3 to Jolly

Christmas is a hop, skip, and a jump away.

I know we all have a ton of stuff to get done before the big day – last minute shopping, wrapping, keeping an eye on the porch for that Amazon box they PROMISED would get here by midnight on the 24th – I’m with you.

But take five minutes to read this blog first. I’m giving you 10 strategies to stay mindful, sane, and healthy this holiday and all you have to do is remember 3 of them.

That’s it: THREE. Pick your favorites – the ones that really resonate with you – and keep them in the back of your mind over the next few days. Pull them out when you need them. (And you’ll know when you need them).

These tips aren’t groundbreaking news, and you’ve probably heard some of them before. The key here is committing to yourself that you will try a few. That’s where the evolving happens.

If everyone who reads this blog (I get reports on this, and you number in the hundreds!) actually employs these strategies this holiday season, think of the amount of stress we will collectively reduce!

So, in random order:

1.     Breathe. The simplest one but perhaps the hardest. How many times do we slow down long enough to inhale and exhale (like consciously, with awareness of it) and calm down? I use this one a lot when I feel my mind start to race and my body get anxious because I have to wrap a million gifts and bake cookies and clean the bathroom while my daughter is asking for more milk for the 87th time and the little one is spilling said milk all over my carpet. Use Dr. Weil’s 4-7-8 breathing technique to calm it all down. The Christmas spirit is defeated by anxiety, and you don’t deserve that.

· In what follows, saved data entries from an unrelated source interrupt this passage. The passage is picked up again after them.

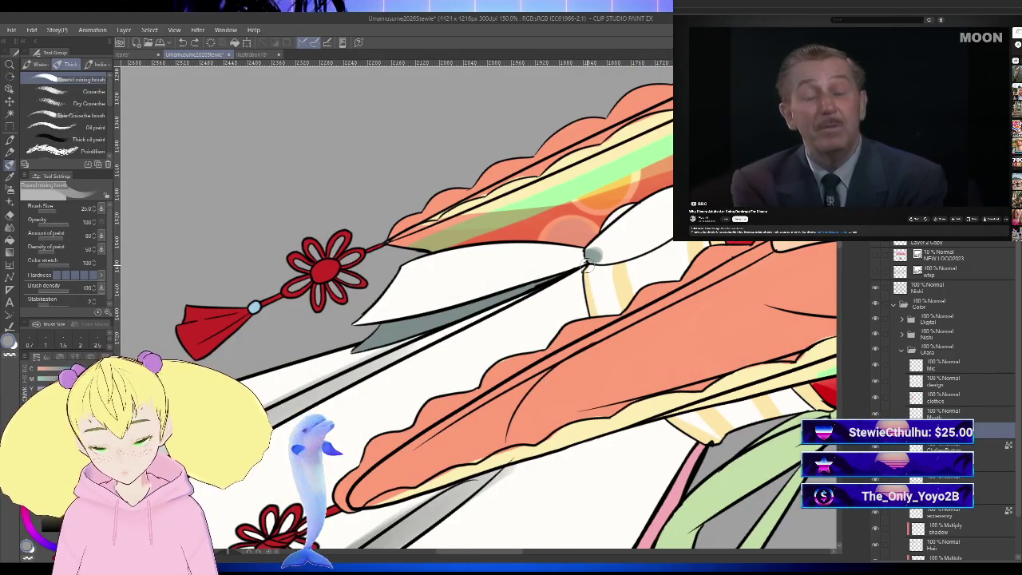
{"action": "mouse_move", "coordinate": [697, 415]}
{"action": "left_mouse_down"}
{"action": "mouse_move", "coordinate": [645, 310]}
{"action": "mouse_move", "coordinate": [575, 300]}
{"action": "left_mouse_up"}
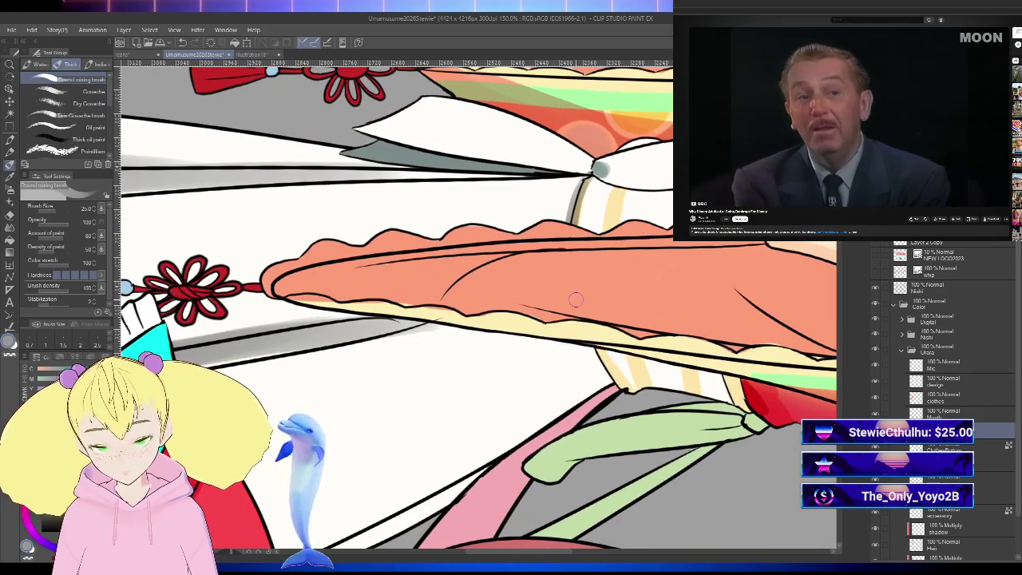
{"action": "key", "text": "ctrl+alt+0"}
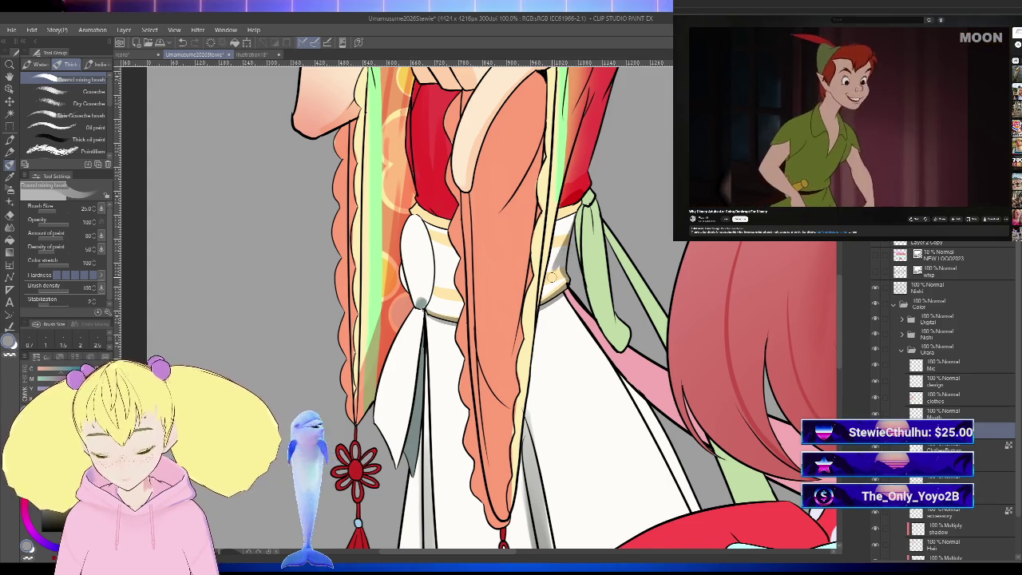
{"action": "key", "text": "h"}
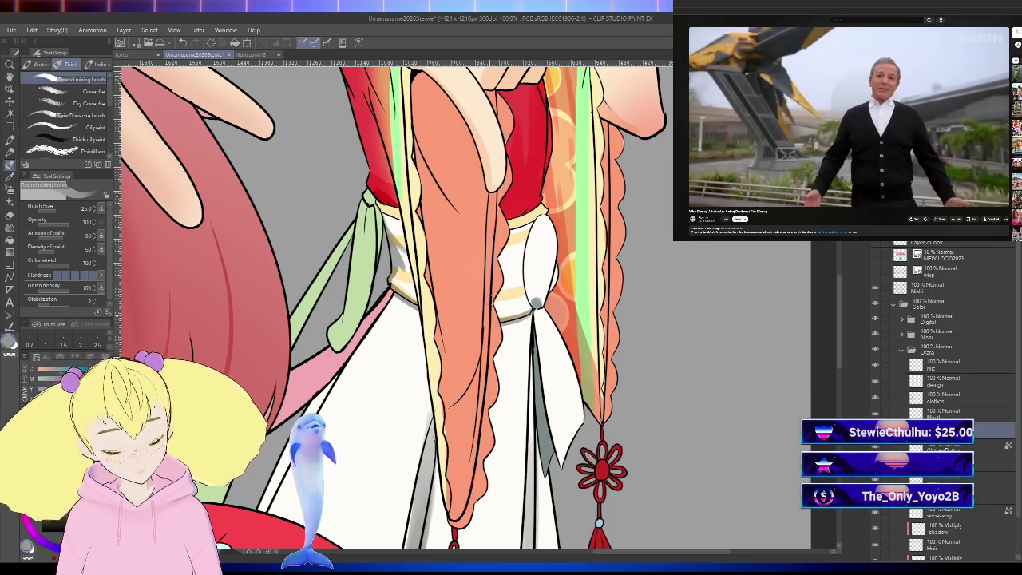
{"action": "scroll", "coordinate": [536, 302], "scroll_direction": "down", "scroll_amount": 3}
{"action": "key", "text": "h"}
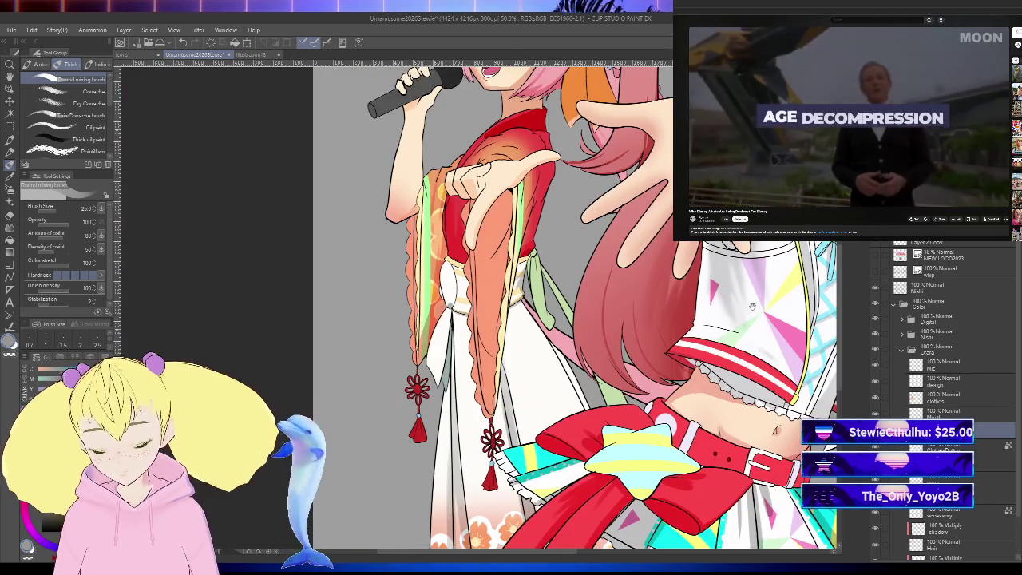
{"action": "scroll", "coordinate": [436, 307], "scroll_direction": "up", "scroll_amount": 3}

2.     Indulge to your set point. What’s your set point? The point between satisfying your sweet tooth and giving yourself a treat BUT BEFORE crossing the line into “I’ve started so what’s wrong with one more”/”now I can’t stop”/“Ugh, now I’m feeling guilty.” This is especially true for those of us who lean towards guilt and a bit of self-loathing around food. Treat yourself to what you really enjoy – you deserve it. But you don’t deserve the crap feelings that come with overindulging. Pick your favorites and allow yourself to enjoy them. Chew mindfully, taste mindfully, all of the eating mindfully stuff. (That's how your body understands it's time to enjoy food instead of mindlessly inhaling it). But then: stop. That’s taking care of yourself.

3.     Soak it in. That moment when the whole family is standing around talking and laughing and the kids are playing and Michael Buble is crooning “It’s Beginning to Look a Lot Like Christmas” in the background? That’s a Kodak moment in your mind. Stop and savor it. Notice the colors, the sounds, the way your body is feeling in that moment. Just be with yourself and appreciate it. That’s all. Appreciate.

4.     Big-World View. Whatever it is that stresses you out – a comment passed, an outfit that doesn’t look right, a family members’ scowl, a package that doesn’t arrive on time – just remember that (although upsetting), it is not the end of the world. You know the movies where they zoom out from a person standing in their kitchen up through the sky and into outer space so you can see the whole Earth on the screen? Imagine that. We’re all going to have a grievance in our kitchen (or wherever). Everyone does. It’s not so important, and this, too, shall pass. Keep it in perspective.

5.     Say Something Nice. Research shows that showing compassion and kindess to others not only generates positivity within that person, but that it increases our own level of happiness even more. This is a win-win. Unfortunately, it’s not always our first instinct to extend an olive branch or to give a compliment, particularly to someone who tends to get under our skin. But that’s exactly the person to whom I want you to say something nice. See how it feels. And it doesn’t matter if the other person receives it in kind or not – that’s not the point. You control your thoughts, your actions, and your emotions. Be positive with all of them.

6.     Smile & Sleep. Get enough of both. 

7.     Move your Body. I’m not saying you have to do a full-on workout here, but take a moment in the morning to stretch your body or even go for a walk. Try a new yoga pose (you can do this on your iphone, no excuses) and hold it for 60 seconds. Moving the body helps move the mind and frees us up for better things. We feel better when we move. Just move.

8.     Eat a Vegetable. There’s got to be a veggie platter or a salad on the table at some point. Eat some of that. 

9.     Disconnect. Turn off the screens and be with people. Literally put your phone away where you can’t look at it every 10 minutes. As Anne Lamott says: “Almost everything will work again if you unplug it for a few minutes, including you.” Let Christmas be an unplugged day.

10. Meditate. This might not be for everyone, but if you are willing to try it, it works wonders. It doesn’t have to take long – three minutes will do. Sit somewhere quietly, by yourself, in an upright posture, and just be. It’s not about thinking, it’s about being quiet in your mind. When your mind races (it will), allow it to race and just notice the thoughts like logs floating by on a river. Separate yourself from your thoughts. Still your mind for 3 minutes. (I set my phone timer for this). 

Merry Christmas, guys. Wishing you a healthy and happy holiday!